The Everyday Weight Of Wearing A Hijab In India

Several Muslim women who wear hijabs share their stories to highlight the discrimination, from disapproving looks to outright insults, they face everyday in India in both their personal and professional lives.

photo of women wearing hijabs during the Muharram procession in Srinagar, India

During the Muharram procession in Srinagar, India

Idrees Abbas/SOPA Images via ZUMA
Seemi Pasha

On September 20, 2022, the government of Karnataka told the Supreme Court that Muslims girls in Udupi were goaded into wearing a hijab to school by the Islamic Popular Front of India (PFI) through social media messages. The state government made the argument while responding to a petition challenging the ban on wearing a hijab to school imposed by Karnataka, and upheld by the state high court. Solicitor General Tushar Mehta told the apex court that wearing a hijab was part of a "larger conspiracy" orchestrated by the PFI to create social unrest.

On October 13 this year, the Supreme Court of India delivered a split verdict on pleas challenging the Karnataka high court order that had upheld the ban. A constitutional bench comprising the Chief Justice of India will now examine whether Muslim girls can or cannot wear a head scarf in school.

As of December 1 this year, there were 69,598 cases pending before the Supreme Court. The backlog includes petitions challenging the Modi government’s Citizenship (Amendment) Act 2019 and pleas challenging the government’s decision to dilute Article 370 of the Constitution. These have been pending for more than two years.
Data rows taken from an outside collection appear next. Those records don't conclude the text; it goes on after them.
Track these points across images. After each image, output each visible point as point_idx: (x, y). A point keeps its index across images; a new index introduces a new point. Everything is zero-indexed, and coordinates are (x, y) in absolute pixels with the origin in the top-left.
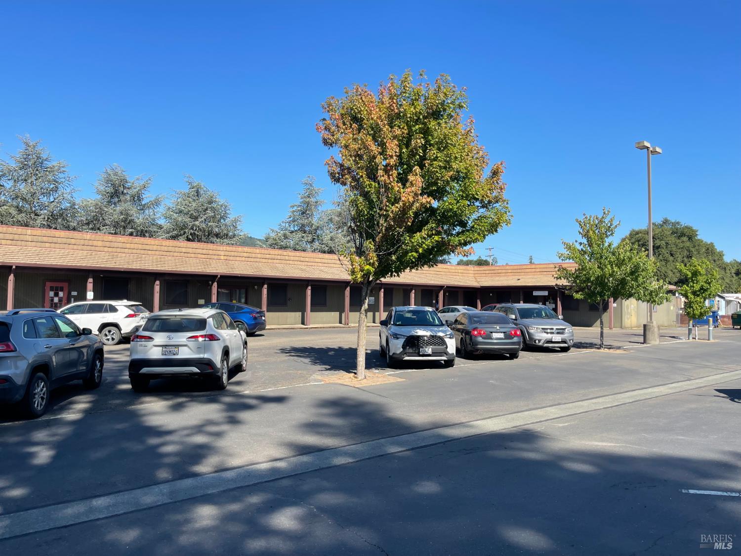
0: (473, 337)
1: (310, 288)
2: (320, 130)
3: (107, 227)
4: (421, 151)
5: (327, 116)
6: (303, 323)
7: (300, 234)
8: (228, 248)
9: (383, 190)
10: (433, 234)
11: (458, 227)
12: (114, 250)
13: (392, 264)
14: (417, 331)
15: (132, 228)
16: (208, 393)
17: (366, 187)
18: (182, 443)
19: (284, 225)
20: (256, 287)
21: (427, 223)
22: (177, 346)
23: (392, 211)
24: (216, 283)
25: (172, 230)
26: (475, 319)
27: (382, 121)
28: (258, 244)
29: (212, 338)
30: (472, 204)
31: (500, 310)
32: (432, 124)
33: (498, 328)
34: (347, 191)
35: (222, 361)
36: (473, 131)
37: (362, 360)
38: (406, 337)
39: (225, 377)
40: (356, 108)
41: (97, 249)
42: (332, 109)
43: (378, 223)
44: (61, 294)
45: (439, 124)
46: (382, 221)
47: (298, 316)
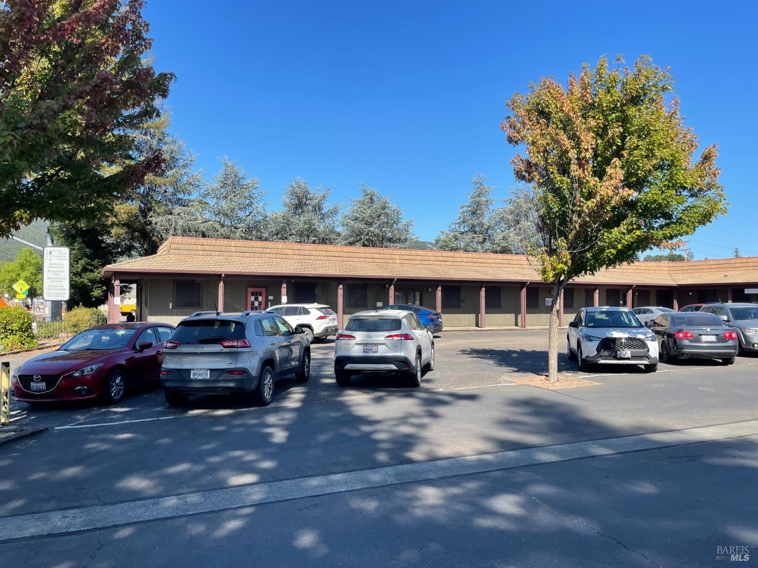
0: (678, 340)
1: (484, 289)
2: (505, 129)
3: (293, 236)
4: (619, 141)
5: (511, 114)
6: (477, 325)
7: (470, 235)
8: (403, 252)
9: (577, 185)
10: (633, 229)
11: (662, 219)
12: (302, 257)
13: (587, 262)
14: (612, 333)
15: (315, 237)
16: (406, 389)
17: (557, 183)
18: (391, 432)
19: (454, 226)
20: (430, 289)
21: (625, 217)
22: (377, 344)
23: (588, 206)
24: (393, 286)
25: (349, 237)
26: (679, 321)
27: (574, 114)
28: (429, 247)
29: (407, 337)
30: (679, 194)
31: (707, 310)
32: (632, 111)
33: (708, 330)
34: (535, 188)
35: (416, 359)
36: (678, 113)
37: (554, 362)
38: (601, 340)
39: (419, 374)
40: (544, 103)
41: (288, 257)
42: (517, 106)
43: (571, 219)
44: (260, 298)
45: (639, 110)
46: (575, 218)
47: (472, 318)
Despite the urgency of matters that have been placed on the back burner, the apex court is being forced to spend its time deciding whether schoolgoing Muslim girls can get an education while wearing a head scarf, a tradition some Muslims believe is integral their faith.

The ban on wearing a hijab in classrooms may have highlighted the Karnataka government’s intolerance towards minorities, but the bias against the head scarf, it seems, is an old one.